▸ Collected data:
○ ○ ○ ○ ○
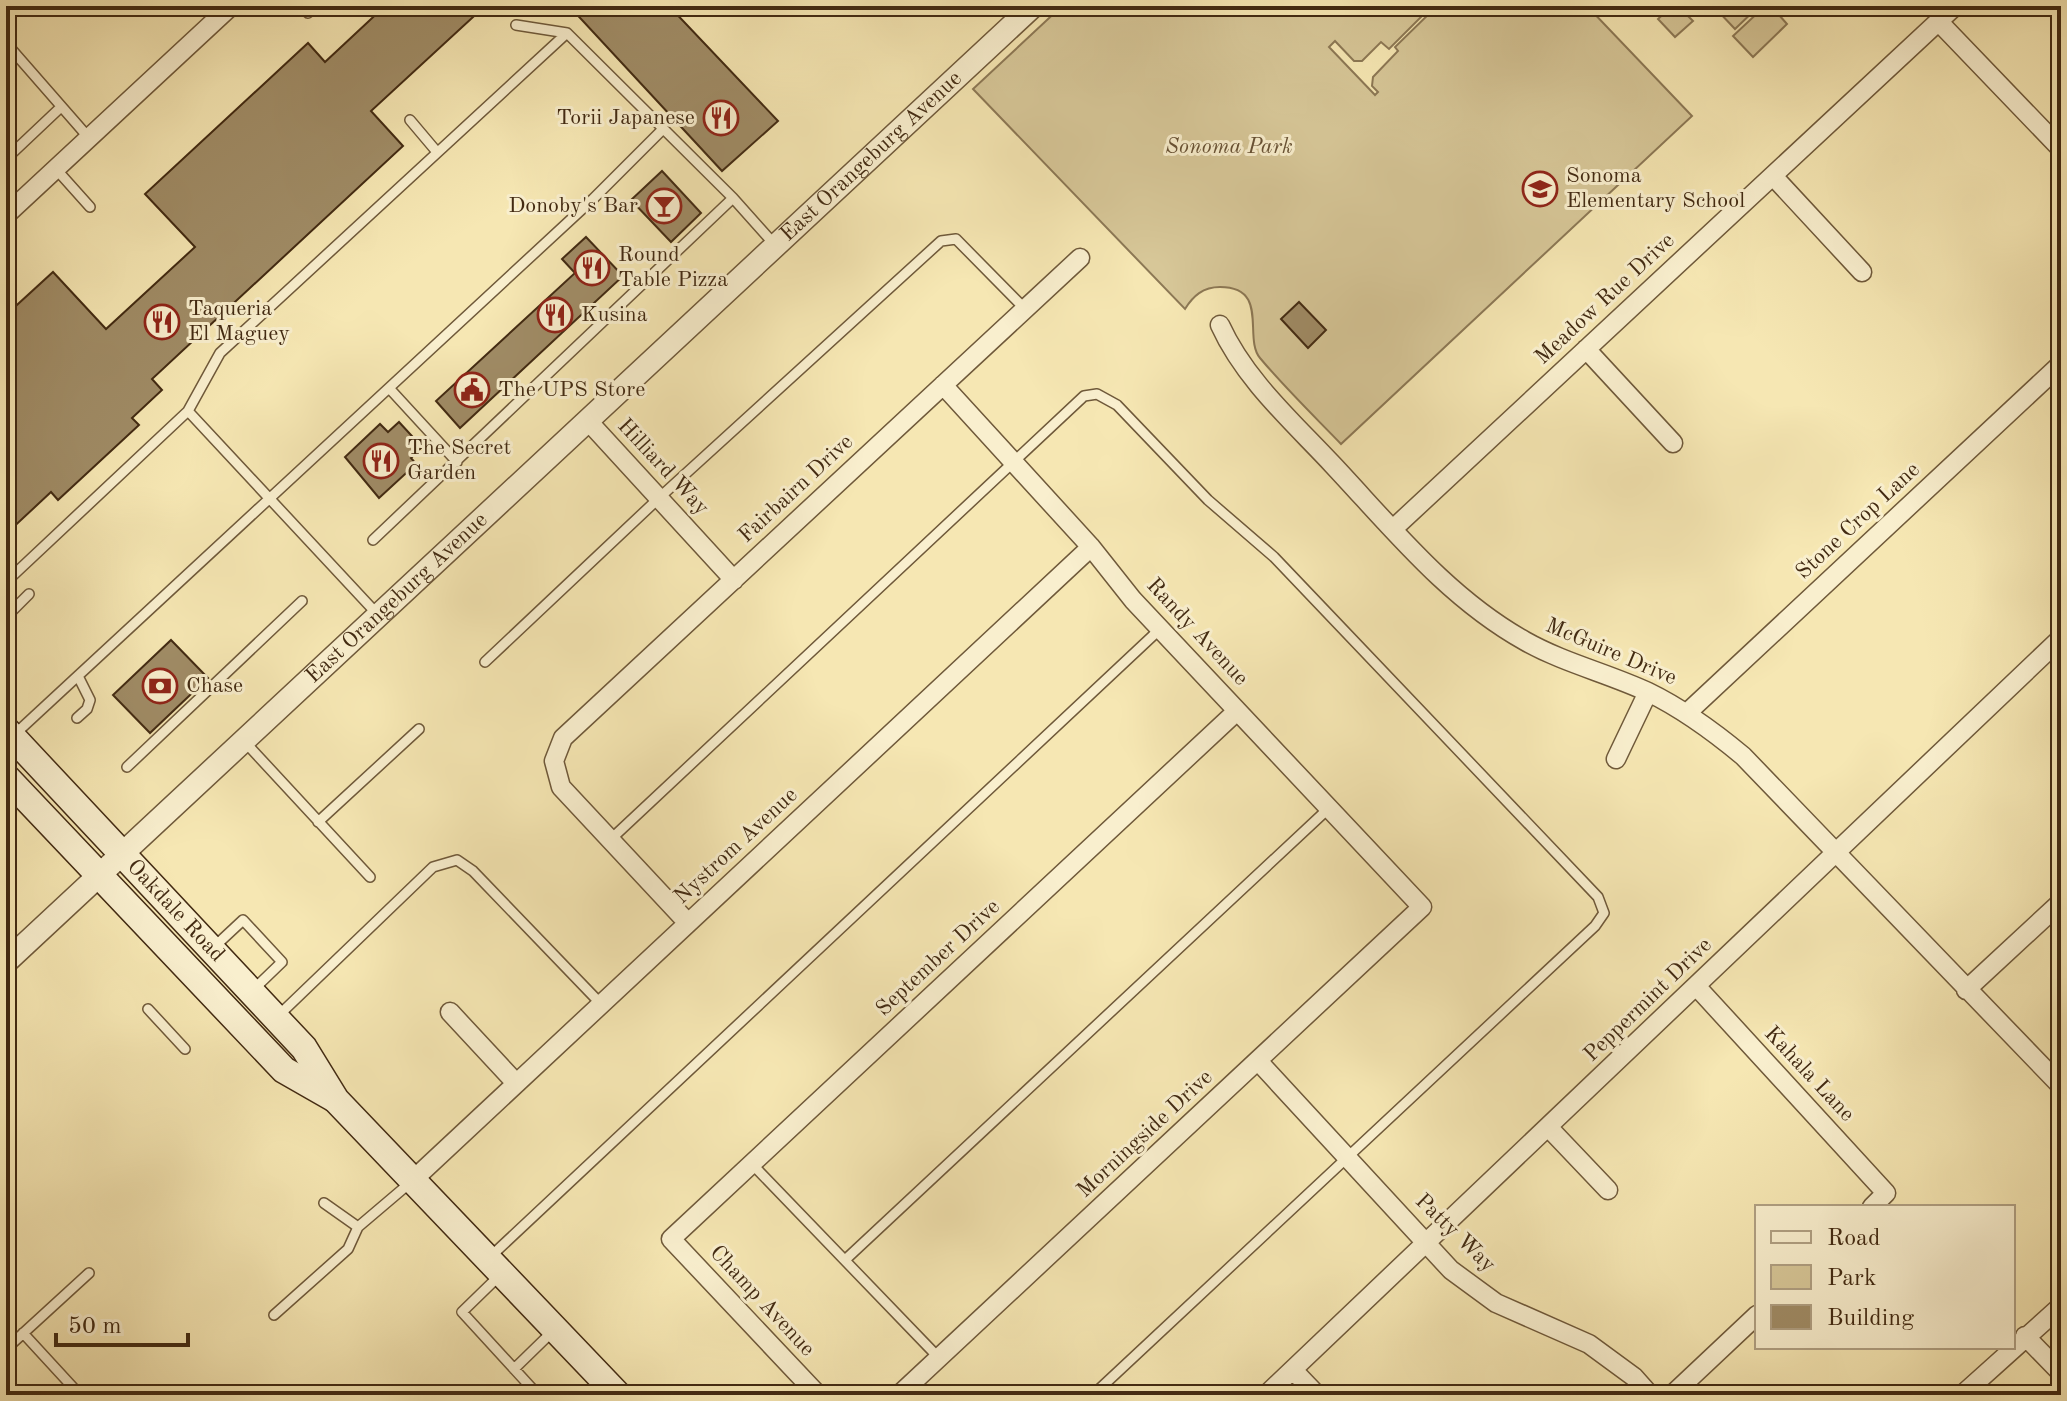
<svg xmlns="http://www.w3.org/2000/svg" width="2067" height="1401" font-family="'Old Standard TT',serif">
	<rect width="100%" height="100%" fill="#f6e7b3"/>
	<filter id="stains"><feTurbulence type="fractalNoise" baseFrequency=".0025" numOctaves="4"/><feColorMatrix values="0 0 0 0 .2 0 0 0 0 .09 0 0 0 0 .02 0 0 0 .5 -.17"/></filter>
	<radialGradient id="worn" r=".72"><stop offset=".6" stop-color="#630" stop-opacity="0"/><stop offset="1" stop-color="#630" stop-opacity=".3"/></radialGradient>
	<path fill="#d7c798" stroke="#8c7855" stroke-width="2" d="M1062,6H1432L1389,49L1381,42L1362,61H1354L1335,41L1329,47L1375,95L1378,92L1372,86L1373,77L1398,51L1395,47L1437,6H1587L1692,116L1341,444C1314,416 1285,388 1260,358C1243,338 1270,287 1220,287C1203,287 1193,296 1185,309L973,89Z
		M1672,6H1678L1693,21L1675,37L1658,19Z
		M1719,6H1759L1735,29L1716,9Z
		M1765,6H1771L1787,24L1753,57L1733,36Z"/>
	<path fill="#a08c66" stroke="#422a12" stroke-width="2" d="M385,6H485L371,111L403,146L152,379L162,390L132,418L139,425L58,500L51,492L6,534V315L53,272L106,329L195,247L145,194L308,43L325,62Z
		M569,6H669L778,121L722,171Z
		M662,171L701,213L671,242L631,200Z
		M586,237L623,276L460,428L436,401L575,273L562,259Z
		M1299,302L1326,330L1308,348L1281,319Z
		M399,422L422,447L411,458L416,464L379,498L345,457L380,424L388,432Z
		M171,640L208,678L150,733L113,695Z"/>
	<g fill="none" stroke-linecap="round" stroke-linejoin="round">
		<g stroke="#6f593a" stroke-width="12">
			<path id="service" d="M302,6L308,13
				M516,25L567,33L733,198L775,245
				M6,43L89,138
				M410,120L437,152
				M6,159L61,107
				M56,169L90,207
				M389,388L457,462
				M188,411L379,616
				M373,540L733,198
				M6,582L188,411L220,353L567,33
				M6,617L29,594
				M485,662L659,498L941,241L956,239L1025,309
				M77,718L87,709L90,700L78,676
				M14,735L593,199L663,129
				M244,741L370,877
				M127,767L302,601
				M318,822L419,729
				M610,840L1084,396L1097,394L1117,405L1208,500L1274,557L1598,897L1604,913L1595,926L1093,1395
				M213,948L243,920L282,962L253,990
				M148,1009L185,1049
				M278,1016L433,867L457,860L473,871L601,1004
				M752,1164L939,1358
				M324,1203L358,1227
				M489,1258L1160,629
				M845,1260L1329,808
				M500,1275L462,1312L538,1395
				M274,1315L348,1249L358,1227L411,1182
				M23,1333L80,1395
				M6,1349L89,1273
				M514,1369L553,1331"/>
		</g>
		<g stroke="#6f593a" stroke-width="21">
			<path id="minor" d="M1938,21L2061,149
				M1773,176L1862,272
				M6,215L231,6
				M1220,325C1245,380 1293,422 1333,465C1393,529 1448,598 1525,641C1564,663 1607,673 1648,692C1683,709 1713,731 1743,756L2061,1086
				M1586,349L1673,443
				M589,422L734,580
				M1393,529L1955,6
				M1687,713L2061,364
				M1616,759L1648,692
				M688,923L561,787L554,761L563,738L1080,258
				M1697,987L1886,1193L1872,1207
				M1966,990L2061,902
				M450,1012L516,1083
				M1259,1062L1451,1270L1496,1303L1589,1344L1634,1377L1650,1395
				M1549,1128L1608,1190
				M413,1180L1091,547
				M2025,1336L2061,1373
				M1293,1370L1317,1395
				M818,1395L671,1239L1237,711
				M899,1395L1422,907L1133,600L1091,547L943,385
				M1266,1395L2061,638
				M1672,1395L1757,1315
				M1962,1395L2061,1306"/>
		</g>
		<g stroke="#6f593a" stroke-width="25">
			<g id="tertiary">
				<path id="s1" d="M6,962L1033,6"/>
			</g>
		</g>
		<g stroke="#422a12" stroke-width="29">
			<g id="secondary">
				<path id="s2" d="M6,730L304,1048L336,1100L618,1395"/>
				<path d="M6,777L284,1070L333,1098"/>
			</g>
		</g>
		<use href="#service" stroke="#f9efce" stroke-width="9"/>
		<use href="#minor" stroke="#f9efce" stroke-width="18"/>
		<use href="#tertiary" stroke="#f9efce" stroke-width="22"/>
		<use href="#secondary" stroke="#f9efce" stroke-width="26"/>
	</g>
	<defs>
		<g id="restaurant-ring" transform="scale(1.8)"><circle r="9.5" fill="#f9efce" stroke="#8f2418" stroke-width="1.5"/><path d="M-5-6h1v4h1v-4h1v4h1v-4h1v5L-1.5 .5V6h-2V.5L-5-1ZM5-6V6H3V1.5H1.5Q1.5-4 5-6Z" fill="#8f2418"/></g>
		<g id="school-ring" transform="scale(1.8)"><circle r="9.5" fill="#f9efce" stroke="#8f2418" stroke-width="1.5"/><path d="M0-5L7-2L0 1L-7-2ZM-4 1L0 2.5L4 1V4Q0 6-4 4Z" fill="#8f2418"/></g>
		<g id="bar-ring" transform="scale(1.8)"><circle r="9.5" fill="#f9efce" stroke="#8f2418" stroke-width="1.5"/><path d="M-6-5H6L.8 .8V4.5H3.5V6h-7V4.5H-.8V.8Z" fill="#8f2418"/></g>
		<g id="civic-ring" transform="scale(1.8)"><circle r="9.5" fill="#f9efce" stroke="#8f2418" stroke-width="1.5"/><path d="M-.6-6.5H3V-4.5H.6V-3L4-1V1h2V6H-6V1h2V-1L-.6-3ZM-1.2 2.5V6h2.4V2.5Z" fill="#8f2418"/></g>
		<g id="bank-ring" transform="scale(1.8)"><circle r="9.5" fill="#f9efce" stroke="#8f2418" stroke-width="1.5"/><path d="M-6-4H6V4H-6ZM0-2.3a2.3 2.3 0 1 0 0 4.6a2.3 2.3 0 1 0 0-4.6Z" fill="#8f2418"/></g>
	</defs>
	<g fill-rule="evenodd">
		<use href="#restaurant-ring" x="721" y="118"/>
		<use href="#school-ring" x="1540" y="189"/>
		<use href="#bar-ring" x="664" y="206"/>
		<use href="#restaurant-ring" x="592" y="268"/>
		<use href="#restaurant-ring" x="555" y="315"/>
		<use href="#restaurant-ring" x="162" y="322"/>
		<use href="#civic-ring" x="472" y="390"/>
		<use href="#restaurant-ring" x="381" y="461"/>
		<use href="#bank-ring" x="160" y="686"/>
	</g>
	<g text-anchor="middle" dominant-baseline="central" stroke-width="6" stroke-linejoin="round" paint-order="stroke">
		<g font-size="22" fill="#422a12" stroke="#f9efce" text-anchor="start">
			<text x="695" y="118" text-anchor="end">Torii Japanese</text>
			<text x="1566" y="176">Sonoma<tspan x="1566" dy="25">Elementary School</tspan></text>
			<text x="638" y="206" text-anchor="end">Donoby's Bar</text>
			<text x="618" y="255">Round<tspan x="618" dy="25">Table Pizza</tspan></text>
			<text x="188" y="309">Taqueria<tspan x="188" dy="25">El Maguey</tspan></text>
			<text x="581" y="315">Kusina</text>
			<text x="498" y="390">The UPS Store</text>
			<text x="407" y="448">The Secret<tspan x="407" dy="25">Garden</tspan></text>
			<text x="186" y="686">Chase</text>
		</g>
		<g font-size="22" font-style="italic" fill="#675134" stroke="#f9efce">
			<text x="1229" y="147">Sonoma Park</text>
		</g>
		<g font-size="22" fill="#422a12" stroke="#f9efce">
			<text stroke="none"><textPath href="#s1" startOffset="1182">East Orangeburg Avenue</textPath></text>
			<text transform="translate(1605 299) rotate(-43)">Meadow Rue Drive</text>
			<text transform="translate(663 467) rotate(47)">Hilliard Way</text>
			<text transform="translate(796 489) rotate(-43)">Fairbairn Drive</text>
			<text transform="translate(1858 521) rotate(-43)">Stone Crop Lane</text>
			<text stroke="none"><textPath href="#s1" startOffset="534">East Orangeburg Avenue</textPath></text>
			<text transform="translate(1197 632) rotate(47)">Randy Avenue</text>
			<text transform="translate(1611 652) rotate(23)">McGuire Drive</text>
			<text transform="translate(736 846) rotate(-43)">Nystrom Avenue</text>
			<text stroke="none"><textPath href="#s2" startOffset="248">Oakdale Road</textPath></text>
			<text transform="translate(938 958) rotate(-43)">September Drive</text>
			<text transform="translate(1648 1000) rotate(-44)">Peppermint Drive</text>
			<text transform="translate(1809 1074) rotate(47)">Kahala Lane</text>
			<text transform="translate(1145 1134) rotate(-43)">Morningside Drive</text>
			<text transform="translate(1455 1233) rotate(44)">Patty Way</text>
			<text transform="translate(762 1301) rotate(47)">Champ Avenue</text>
		</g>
	</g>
	<rect width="2067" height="1401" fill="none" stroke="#f6e7b3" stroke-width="32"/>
	<rect x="8" y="8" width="2051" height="1385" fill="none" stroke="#422a12" stroke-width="4"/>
	<rect x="16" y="16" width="2035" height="1369" fill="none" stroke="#422a12" stroke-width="2"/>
	<rect x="1755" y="1205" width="260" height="144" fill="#f9efce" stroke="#b0a083" stroke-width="2"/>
	<rect x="1771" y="1231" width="40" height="12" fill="#f9efce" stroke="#b0a083" stroke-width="2"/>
	<text x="1827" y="1245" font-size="24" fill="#422a12">Road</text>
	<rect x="1771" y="1265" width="40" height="24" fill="#d7c798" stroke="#b0a083" stroke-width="2"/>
	<text x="1827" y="1285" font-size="24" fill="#422a12">Park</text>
	<rect x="1771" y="1305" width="40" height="24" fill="#a08c66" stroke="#b0a083" stroke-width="2"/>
	<text x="1827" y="1325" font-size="24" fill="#422a12">Building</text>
	<path d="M56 1333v12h132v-12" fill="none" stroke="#422a12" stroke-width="4"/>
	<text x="68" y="1333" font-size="24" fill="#422a12" stroke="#f9efce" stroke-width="6" paint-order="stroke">50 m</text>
	<rect width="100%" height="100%" filter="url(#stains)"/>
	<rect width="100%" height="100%" fill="url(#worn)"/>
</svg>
○ ○ ○ ○ ○
Where a line of the records has the string "linejoin", return that line.

▸ OUTPUT BELOW:
	<g fill="none" stroke-linecap="round" stroke-linejoin="round">
	<g text-anchor="middle" dominant-baseline="central" stroke-width="6" stroke-linejoin="round" paint-order="stroke">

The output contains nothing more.